▸ What the task asks: In the passage about the student suspensions, how many hours of community service must the students complete before they can be readmitted?
───── Text for analysis ─────
According to a statement from Students for Justice in Palestine (SJP) and other anti-Israel campus groups posted on social media, seven of eight students charged with misconducting themselves on that day have been “found guilty” by a university disciplinary tribunal. Each has been fined about $5,500, the statement further alleged, and suspended for periods ranging from one to five semesters.
“Alongside arbitrary suspensions, the university intends to withhold the transcripts of those arrested,” the statement continued. “This means for the duration of the suspension the students are unable to transfer to a different institution without forfeiting the credits they have rightfully earned and paid for. To even be readmitted after suspensions, the students have to do 20 hours of community service and write a 5-10 page essay about the ‘difference between vandalism and protest.'”
───── Dataset entries ─────
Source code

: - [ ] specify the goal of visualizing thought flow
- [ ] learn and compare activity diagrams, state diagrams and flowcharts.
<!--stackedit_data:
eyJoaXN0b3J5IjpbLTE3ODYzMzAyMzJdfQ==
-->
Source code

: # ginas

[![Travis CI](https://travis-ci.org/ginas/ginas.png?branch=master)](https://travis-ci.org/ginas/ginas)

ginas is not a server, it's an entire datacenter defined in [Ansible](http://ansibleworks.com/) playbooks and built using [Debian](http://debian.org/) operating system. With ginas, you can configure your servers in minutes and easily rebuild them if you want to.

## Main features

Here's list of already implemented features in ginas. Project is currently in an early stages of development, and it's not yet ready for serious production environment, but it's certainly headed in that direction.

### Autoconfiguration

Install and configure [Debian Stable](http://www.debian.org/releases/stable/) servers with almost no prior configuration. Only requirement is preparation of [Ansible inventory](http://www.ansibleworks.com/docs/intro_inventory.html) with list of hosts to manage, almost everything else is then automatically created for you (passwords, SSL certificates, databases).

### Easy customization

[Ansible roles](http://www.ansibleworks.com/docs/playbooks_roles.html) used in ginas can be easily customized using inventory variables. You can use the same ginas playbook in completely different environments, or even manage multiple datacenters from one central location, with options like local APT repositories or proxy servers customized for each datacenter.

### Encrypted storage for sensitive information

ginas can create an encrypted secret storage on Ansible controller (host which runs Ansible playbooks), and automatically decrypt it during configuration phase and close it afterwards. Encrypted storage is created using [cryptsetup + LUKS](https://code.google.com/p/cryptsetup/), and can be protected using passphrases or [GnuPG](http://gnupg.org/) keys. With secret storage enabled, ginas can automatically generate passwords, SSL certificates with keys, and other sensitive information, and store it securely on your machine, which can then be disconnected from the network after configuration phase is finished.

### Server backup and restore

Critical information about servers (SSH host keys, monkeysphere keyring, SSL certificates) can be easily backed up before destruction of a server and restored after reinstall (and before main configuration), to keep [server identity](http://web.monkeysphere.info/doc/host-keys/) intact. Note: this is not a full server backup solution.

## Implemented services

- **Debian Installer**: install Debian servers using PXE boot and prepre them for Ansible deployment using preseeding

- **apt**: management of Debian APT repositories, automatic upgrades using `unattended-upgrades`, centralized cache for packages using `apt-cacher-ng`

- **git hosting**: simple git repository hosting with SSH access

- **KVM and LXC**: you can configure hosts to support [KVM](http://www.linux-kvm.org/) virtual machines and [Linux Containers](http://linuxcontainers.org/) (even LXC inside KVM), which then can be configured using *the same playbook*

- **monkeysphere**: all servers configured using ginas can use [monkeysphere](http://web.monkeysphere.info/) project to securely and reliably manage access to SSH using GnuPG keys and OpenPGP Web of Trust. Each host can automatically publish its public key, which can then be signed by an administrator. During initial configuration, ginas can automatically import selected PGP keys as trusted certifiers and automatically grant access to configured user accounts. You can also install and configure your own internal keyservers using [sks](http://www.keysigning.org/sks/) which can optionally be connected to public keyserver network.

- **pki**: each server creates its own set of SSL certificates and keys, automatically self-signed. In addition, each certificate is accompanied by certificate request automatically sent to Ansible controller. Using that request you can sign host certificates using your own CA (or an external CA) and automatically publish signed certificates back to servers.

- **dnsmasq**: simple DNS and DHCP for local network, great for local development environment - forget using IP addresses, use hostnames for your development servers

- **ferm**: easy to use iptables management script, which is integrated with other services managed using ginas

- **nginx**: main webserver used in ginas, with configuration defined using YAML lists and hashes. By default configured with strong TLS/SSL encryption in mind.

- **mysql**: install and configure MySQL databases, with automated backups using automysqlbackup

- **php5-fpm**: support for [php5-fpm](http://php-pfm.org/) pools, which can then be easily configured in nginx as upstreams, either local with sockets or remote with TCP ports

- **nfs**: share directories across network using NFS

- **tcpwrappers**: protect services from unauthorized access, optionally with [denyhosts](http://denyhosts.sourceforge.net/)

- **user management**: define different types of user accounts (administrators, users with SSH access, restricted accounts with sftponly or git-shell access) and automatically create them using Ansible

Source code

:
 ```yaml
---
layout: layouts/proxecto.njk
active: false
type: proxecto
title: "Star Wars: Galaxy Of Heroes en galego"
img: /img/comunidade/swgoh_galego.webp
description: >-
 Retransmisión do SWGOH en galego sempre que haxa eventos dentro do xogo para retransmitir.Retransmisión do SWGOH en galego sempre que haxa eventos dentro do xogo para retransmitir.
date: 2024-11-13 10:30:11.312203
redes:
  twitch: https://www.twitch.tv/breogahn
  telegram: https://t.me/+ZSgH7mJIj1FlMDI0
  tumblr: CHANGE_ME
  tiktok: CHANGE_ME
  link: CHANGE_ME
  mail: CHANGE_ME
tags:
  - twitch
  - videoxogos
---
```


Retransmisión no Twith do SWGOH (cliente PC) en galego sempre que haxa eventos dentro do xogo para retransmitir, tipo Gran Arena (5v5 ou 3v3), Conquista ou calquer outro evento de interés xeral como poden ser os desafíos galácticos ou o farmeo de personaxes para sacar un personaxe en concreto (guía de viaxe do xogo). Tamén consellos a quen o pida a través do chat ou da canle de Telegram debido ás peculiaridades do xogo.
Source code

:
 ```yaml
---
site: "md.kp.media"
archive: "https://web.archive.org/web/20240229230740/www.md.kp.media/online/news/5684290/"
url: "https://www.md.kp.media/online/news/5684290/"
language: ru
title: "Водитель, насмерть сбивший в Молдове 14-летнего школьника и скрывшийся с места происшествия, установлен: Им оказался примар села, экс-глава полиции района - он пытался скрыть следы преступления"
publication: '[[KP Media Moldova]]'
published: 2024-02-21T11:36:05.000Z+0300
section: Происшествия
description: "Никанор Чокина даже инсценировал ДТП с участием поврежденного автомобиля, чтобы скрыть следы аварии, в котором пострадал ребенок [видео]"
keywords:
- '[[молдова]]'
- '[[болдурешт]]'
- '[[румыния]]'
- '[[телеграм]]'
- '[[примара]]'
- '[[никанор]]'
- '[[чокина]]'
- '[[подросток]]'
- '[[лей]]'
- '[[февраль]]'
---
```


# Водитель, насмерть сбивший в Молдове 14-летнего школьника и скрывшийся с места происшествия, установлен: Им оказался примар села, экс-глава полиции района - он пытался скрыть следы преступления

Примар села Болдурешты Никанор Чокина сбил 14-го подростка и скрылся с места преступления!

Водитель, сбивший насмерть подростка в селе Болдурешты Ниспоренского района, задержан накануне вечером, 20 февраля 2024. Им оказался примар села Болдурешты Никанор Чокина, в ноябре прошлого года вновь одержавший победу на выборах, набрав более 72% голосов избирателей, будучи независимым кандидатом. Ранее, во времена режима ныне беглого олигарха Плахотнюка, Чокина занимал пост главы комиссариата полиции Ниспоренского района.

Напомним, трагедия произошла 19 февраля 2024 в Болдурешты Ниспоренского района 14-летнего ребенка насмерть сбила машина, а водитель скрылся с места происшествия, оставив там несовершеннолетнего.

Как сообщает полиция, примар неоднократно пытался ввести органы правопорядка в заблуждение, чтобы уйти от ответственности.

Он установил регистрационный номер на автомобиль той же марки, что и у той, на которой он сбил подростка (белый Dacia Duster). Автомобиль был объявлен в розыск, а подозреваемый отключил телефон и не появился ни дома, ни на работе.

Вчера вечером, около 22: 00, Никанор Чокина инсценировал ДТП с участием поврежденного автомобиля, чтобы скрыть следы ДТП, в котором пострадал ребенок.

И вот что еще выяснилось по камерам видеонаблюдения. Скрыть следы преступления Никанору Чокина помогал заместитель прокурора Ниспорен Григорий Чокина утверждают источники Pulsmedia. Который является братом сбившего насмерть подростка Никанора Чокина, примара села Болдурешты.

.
─────
▸ Exercise result: 20 hours.